→ AIM: Copy out the stretch of lines from the start of the records through the line containing "collection date: 1937-11", both ends included, reproducing them character for character.
--- Start RECORDS PROVIDED ---
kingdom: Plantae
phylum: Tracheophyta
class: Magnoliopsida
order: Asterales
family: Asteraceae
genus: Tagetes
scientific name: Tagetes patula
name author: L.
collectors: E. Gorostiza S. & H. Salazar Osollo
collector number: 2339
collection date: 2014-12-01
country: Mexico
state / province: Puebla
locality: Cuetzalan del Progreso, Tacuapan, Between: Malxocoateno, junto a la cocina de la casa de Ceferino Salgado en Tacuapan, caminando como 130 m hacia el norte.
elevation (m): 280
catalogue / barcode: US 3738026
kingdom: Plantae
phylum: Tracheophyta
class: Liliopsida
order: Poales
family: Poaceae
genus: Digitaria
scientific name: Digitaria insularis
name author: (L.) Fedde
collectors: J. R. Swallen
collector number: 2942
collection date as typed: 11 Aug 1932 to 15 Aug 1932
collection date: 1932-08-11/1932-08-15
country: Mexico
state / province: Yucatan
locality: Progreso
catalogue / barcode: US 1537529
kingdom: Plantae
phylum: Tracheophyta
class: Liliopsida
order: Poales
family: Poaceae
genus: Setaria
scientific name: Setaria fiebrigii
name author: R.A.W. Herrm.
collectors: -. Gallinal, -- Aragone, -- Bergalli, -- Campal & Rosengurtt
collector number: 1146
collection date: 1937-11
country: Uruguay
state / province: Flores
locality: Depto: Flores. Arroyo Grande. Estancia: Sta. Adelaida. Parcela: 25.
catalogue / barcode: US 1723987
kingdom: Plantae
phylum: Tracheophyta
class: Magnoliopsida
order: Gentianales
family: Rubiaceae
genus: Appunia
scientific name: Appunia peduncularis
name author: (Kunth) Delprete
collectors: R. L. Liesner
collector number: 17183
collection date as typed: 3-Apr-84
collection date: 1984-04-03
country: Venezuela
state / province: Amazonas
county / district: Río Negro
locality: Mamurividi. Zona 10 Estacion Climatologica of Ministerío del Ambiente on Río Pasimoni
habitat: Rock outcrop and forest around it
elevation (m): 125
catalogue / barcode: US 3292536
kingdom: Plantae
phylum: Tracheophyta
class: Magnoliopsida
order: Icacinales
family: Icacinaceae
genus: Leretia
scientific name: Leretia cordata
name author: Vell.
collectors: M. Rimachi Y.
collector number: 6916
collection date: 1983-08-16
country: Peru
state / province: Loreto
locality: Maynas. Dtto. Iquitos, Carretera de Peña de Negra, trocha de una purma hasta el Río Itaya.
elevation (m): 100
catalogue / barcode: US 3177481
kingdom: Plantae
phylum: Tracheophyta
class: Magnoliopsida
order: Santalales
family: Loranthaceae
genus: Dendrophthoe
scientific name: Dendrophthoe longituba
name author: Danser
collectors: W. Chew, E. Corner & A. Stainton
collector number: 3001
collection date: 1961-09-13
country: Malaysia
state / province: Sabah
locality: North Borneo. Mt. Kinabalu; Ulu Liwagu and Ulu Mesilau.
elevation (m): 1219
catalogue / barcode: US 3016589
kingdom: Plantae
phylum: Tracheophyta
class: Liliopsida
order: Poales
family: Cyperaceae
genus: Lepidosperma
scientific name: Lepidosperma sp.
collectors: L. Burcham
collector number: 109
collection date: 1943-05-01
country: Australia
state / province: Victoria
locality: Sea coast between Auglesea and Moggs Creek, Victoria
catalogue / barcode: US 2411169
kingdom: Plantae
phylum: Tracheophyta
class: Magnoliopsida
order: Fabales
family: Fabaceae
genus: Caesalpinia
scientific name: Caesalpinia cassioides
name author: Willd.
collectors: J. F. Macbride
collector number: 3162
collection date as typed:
--- End RECORDS PROVIDED ---
→ SOLUTION FOR THIS PROBLEM:
kingdom: Plantae
phylum: Tracheophyta
class: Magnoliopsida
order: Asterales
family: Asteraceae
genus: Tagetes
scientific name: Tagetes patula
name author: L.
collectors: E. Gorostiza S. & H. Salazar Osollo
collector number: 2339
collection date: 2014-12-01
country: Mexico
state / province: Puebla
locality: Cuetzalan del Progreso, Tacuapan, Between: Malxocoateno, junto a la cocina de la casa de Ceferino Salgado en Tacuapan, caminando como 130 m hacia el norte.
elevation (m): 280
catalogue / barcode: US 3738026
kingdom: Plantae
phylum: Tracheophyta
class: Liliopsida
order: Poales
family: Poaceae
genus: Digitaria
scientific name: Digitaria insularis
name author: (L.) Fedde
collectors: J. R. Swallen
collector number: 2942
collection date as typed: 11 Aug 1932 to 15 Aug 1932
collection date: 1932-08-11/1932-08-15
country: Mexico
state / province: Yucatan
locality: Progreso
catalogue / barcode: US 1537529
kingdom: Plantae
phylum: Tracheophyta
class: Liliopsida
order: Poales
family: Poaceae
genus: Setaria
scientific name: Setaria fiebrigii
name author: R.A.W. Herrm.
collectors: -. Gallinal, -- Aragone, -- Bergalli, -- Campal & Rosengurtt
collector number: 1146
collection date: 1937-11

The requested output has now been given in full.